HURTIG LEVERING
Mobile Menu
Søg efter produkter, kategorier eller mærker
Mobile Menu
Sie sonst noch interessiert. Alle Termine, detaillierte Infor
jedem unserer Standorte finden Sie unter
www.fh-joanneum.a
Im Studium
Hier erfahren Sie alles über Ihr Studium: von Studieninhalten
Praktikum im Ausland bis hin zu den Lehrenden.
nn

---

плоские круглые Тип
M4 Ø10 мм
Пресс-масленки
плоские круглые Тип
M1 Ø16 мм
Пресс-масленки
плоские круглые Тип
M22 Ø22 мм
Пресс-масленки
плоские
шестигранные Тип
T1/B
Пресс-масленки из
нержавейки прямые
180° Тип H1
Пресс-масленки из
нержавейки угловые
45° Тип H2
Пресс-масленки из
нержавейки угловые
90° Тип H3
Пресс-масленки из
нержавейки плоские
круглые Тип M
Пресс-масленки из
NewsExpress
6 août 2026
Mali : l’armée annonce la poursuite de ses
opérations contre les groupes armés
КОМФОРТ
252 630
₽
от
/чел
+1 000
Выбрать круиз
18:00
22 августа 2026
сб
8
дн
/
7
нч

• _Brief_
Return every line in the entries above that contains the word "Studium".

• _Written response_
Im Studium
Hier erfahren Sie alles über Ihr Studium: von Studieninhalten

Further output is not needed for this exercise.